● **What you are asked to do**
Give the number of lines below that contain the string "Karbowiak", and no other text.

= Beginning of Section =

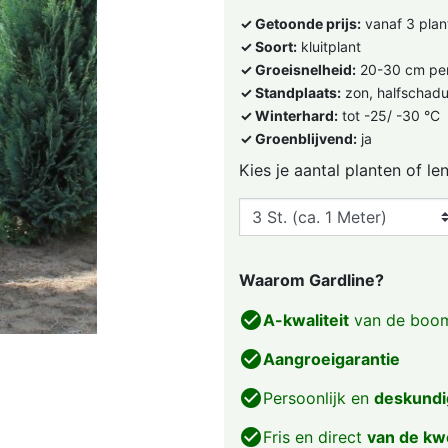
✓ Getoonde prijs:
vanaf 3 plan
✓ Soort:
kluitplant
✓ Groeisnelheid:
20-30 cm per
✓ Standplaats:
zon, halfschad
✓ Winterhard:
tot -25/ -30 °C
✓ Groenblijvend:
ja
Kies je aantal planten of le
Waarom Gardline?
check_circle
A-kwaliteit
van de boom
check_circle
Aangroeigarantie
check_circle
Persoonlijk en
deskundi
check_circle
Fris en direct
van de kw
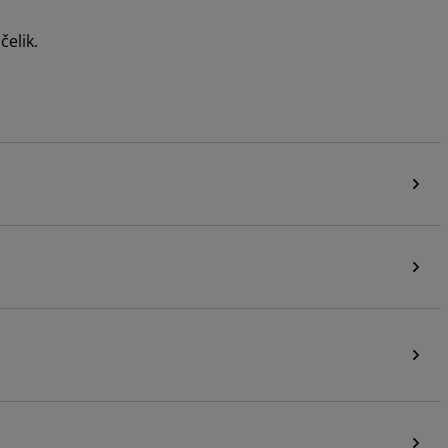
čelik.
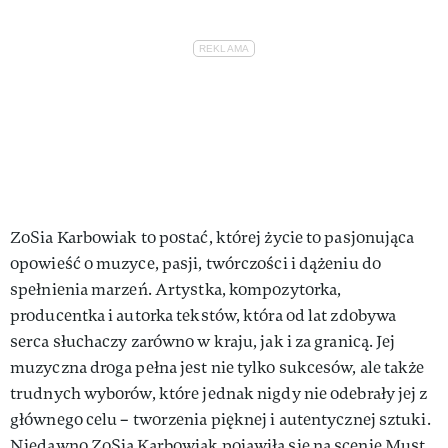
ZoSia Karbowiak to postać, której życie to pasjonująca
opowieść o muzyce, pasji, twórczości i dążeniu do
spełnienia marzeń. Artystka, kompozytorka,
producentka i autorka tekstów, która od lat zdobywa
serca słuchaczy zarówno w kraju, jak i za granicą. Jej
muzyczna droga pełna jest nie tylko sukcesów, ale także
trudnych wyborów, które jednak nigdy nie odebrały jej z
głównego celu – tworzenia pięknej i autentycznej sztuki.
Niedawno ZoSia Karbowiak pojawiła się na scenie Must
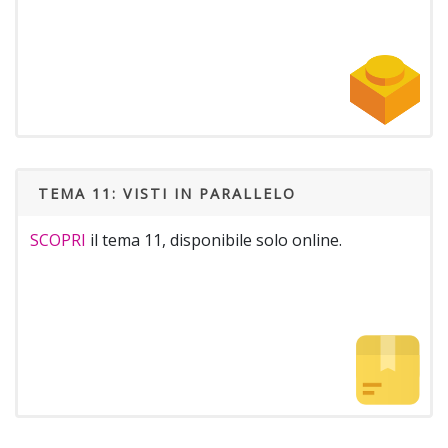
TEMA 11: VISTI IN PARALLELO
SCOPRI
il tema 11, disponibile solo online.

= End of Section =
= Beginning of Section =

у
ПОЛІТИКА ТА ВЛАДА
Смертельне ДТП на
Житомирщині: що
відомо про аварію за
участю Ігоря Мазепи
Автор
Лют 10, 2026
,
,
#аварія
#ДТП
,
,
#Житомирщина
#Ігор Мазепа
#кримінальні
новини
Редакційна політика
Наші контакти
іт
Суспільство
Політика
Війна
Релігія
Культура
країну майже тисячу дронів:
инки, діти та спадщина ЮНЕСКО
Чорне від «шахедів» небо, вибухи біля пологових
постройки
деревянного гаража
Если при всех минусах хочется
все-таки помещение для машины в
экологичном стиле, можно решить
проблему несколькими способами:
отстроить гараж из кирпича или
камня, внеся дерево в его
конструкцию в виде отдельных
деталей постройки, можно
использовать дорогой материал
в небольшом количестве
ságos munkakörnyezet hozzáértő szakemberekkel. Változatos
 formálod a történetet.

= End of Section =
= Beginning of Section =

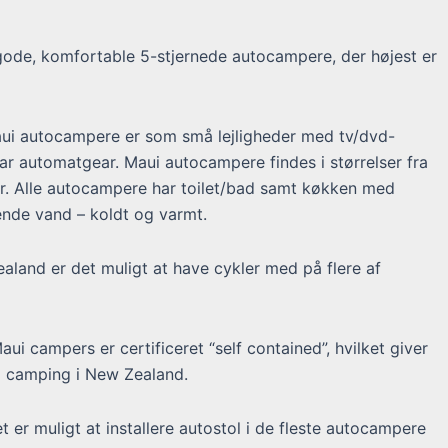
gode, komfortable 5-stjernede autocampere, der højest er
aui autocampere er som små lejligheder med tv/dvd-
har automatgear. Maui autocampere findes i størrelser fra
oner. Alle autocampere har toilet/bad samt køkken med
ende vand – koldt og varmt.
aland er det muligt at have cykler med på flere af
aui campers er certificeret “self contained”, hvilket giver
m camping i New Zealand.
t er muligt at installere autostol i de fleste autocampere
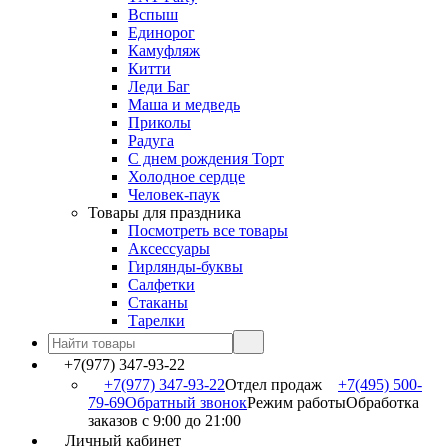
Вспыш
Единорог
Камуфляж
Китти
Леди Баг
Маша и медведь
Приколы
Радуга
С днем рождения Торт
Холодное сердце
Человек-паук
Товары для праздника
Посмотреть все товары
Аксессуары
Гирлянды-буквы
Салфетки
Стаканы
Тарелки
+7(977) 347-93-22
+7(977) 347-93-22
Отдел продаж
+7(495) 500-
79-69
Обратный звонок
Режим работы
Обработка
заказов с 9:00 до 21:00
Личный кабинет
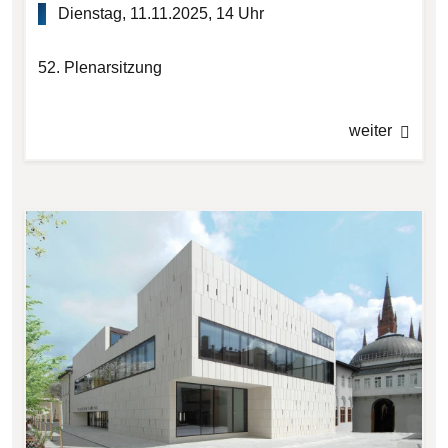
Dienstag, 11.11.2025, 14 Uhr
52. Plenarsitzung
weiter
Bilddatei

= End of Section =

● **The answer**
2